Comment: Trying to make sense of Peter Casey’s rise

Is Casey our Donald Trump?

Comment: Trying to make sense of Peter Casey’s rise

What does it all mean?

Just how did Peter Casey, who said all those nasty things about Travellers, end up doing so well in the race to become president?

Is Ireland becoming like Trump’s America?

Is Casey our Donald Trump?

What does it say about all of us?

Or at least, what does it say about the 342,727 people who gave Casey a first preference vote, let alone the thousands more who gave him a number two or three?

Are they racist, given they clearly bought into his message about Ireland’s marginalised gypsy culture?

It was all getting a bit Father Ted at one stage, as the righteous mob couldn’t wait to ascend their high horses.

But now, with the campaign over, let’s put a few things into perspective.

For all of the Derryman’s success, the country has overwhelmingly re-elected Michael D Higgins, who gave a powerful reposte to the coarse language espoused by Casey.

“Words matter. Words can hurt. Words can heal. Words can empower. Words can divide,” boomed Higgins during his victory speech.

Casey, before he made his comments about Travellers, was in last place, based on several opinion polls. Nobody knew who he was and nobody was listening.

Once opinion polls emerged which showed Higgins was on course for victory — by a huge margin — attention shifted to who would come second, and in reality Casey was the only one showing a bit of life.

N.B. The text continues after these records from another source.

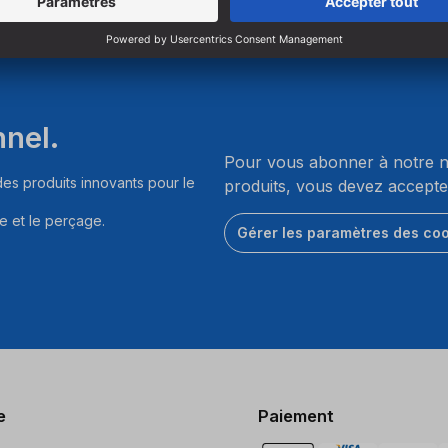
nnel.
Pour vous abonner à notre ne
es produits innovants pour le
produits, vous devez accepte
e et le perçage.
Gérer les paramètres des co
e
Paiement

A soft target as they may be, it is clear his comments, particularly around the taxpayer-funded housing development in Tipperary (which Travellers refused to accept because of a lack of stables for horses), that many agreed with him.

His comments allowed him, on October 17, to dominate the TV debate on Virgin Media and set him apart from the other candidates.

Rounded upon by his fellow candidates and the politically correct social media community, all of a sudden Casey was alive.

His faux threat on RTÉ radio to consider exiting the race last weekend, while writing a major newspaper column, showed that he was quite able to manipulate the media for his own end.

Jumping from 1% to 23% in less than 10 days was a remarkable spike in popularity.

Much was made of the fact that Casey’s vote was strong among rural voters, but such analysis is too simplistic.

His fellow Dragon and wooden-spoon recipient, Gavin Duffy, gave an accurate summation of Casey’s spectacular performance.

He stressed that Casey is not an “evil genius” and that his Travelling community comments should not be overstated to represent something Ireland is not.

“If there was some strategy then you would have to attribute some evil genius to him,” said Duffy. “He was throwing grenades repeatedly, one of them was going to explode, it did, and it drove him up in the polls.”

By beating expections, Casey has been able to claim victory in his defeat.

His “victory” is as clear a sign as we need to show us we are not nearly as progressive as we think we are and we are in some part still, a very racist country.